Given text:
30 But David, his head covered, walked barefoot up the slope of the Mount of Olives crying. All the people who were with him covered their heads too and cried as they went up. 31 David was told that Ahithophel was also among the conspirators with Absalom, so he prayed, “Please, Lord, make Ahithophel’s advice foolish.”

David and Hushai

32 When David came to the summit where people used to worship God, Hushai from Erek met him. Hushai’s clothes were ripped, and dirt was on his head. 33 David said to him, “If you come with me, you will be a burden to me. 34 But if you return to the city and say to Absalom, ‘King, I am your servant![h] Please spare my life! I was your father’s servant in the past, but now I am your servant,’ then you can help me by countering Ahithophel’s advice. 35 The priests Zadok and Abiathar will be with you there. So report everything you hear in the king’s palace to the priests Zadok and Abiathar. 36 Their two sons, Zadok’s son Ahimaaz and Abiathar’s son Jonathan, are also there. Use them to report to me everything you hear.”

37 So David’s friend Hushai went into Jerusalem, just as Absalom was entering the city.

David and Ziba

16 When David had passed a short distance beyond the summit, Ziba, Mephibosheth’s servant, met him with a pair of saddled donkeys loaded with two hundred loaves of bread, one hundred bunches of raisins, one hundred figs,[i] and a jar of wine.

“What is all this for?” the king asked Ziba.

“The donkeys are for the royal family to ride,” Ziba explained. “The bread and summer fruit are for the young people to eat, and the wine is for those who get exhausted in the wilderness.”

“Where is your master’s grandson?” the king asked.

Records shown:
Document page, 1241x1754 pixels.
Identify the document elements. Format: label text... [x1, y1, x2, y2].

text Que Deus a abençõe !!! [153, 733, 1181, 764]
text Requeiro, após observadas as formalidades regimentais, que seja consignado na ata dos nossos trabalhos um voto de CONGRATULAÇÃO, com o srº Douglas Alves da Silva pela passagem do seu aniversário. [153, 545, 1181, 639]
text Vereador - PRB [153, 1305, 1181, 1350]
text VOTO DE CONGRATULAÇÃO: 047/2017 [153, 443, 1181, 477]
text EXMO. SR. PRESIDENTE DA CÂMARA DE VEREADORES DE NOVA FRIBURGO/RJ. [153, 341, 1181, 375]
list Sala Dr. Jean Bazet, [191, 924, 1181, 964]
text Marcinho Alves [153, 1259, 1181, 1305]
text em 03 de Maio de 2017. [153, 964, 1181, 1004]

Tasks:
1. List the provisions that Ziba's donkeys carried in the passage about David on the Mount of Olives.
2. In the passage about David on the Mount of Olives, what are the names of the sons of the priests Zadok and Abiathar?

The solutions:
1. two hundred loaves of bread, one hundred bunches of raisins, one hundred figs, a jar of wine

2. Zadok's son is Ahimaaz, and Abiathar's son is Jonathan.